Il suo corpo è venerato sotto l’altare maggiore della chiesa delle Cappuccine in Città di Castello. È stata canonizzata da Gregorio XVI il 26 Maggio 1839.
Viene considerata come una delle più grandi mistiche dalla storia.
Santa Veronica Giuliani è la patrona degli atleti di scherma e di Mercatello sul Metauro.
Fonte it.cathopedia.org/santiebeati.it – Autore: Guido Pettinati
Dal trono di gloria ove per la pianezza dei meriti foste sublimata, nostra amabile Santa Veronica, degnatevi ascoltare la umile e fervente preghiera che, stretti dalla tribolazione, vi rivolgiamo.
Lo Sposo divino che tanto amaste e per il quale tanto soffriste ascolterà un solo palpito del vostro cuore che tante volte avvicinò al Suo e un semplice gesto della vostra mano, come la Sua, ferita dalle stimmate della passione.
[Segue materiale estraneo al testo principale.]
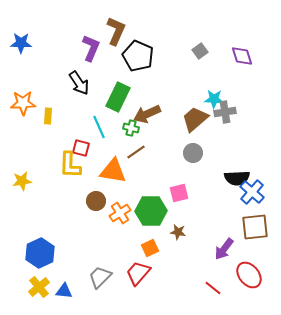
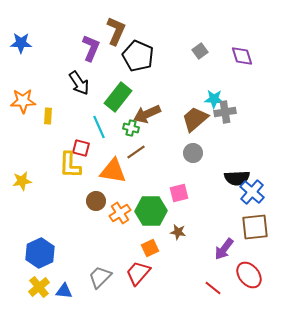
green rectangle: rotated 12 degrees clockwise
orange star: moved 2 px up
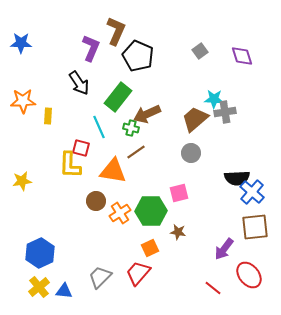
gray circle: moved 2 px left
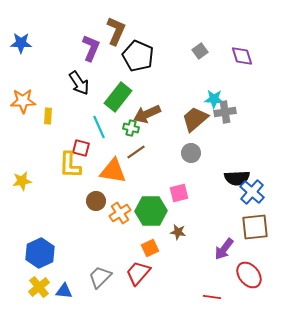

Dite voi al Signore le grandi necessità dell’anima nostra, tanto spesso arida, tentata e indolente. Dite quello che ci angustia in questo momento…
Ditegli come un giorno: “Signore, con le vostre stesse ferite v’invoco; con il vostro stesso amore; se le grazie chieste verranno ad accrescere questo Vostro amore in chi lo aspetta, ascoltatemi, o Signore, esauditemi, o Signore”.
O cara Santa, vera immagine del Crocefisso, la vostra preghiera non sarà delusa, e noi, ancora una volta, potremo benedire il vostro nome ed il vostro patire che vi dette tanta luce di gloria e tanta potenza d’intercessione.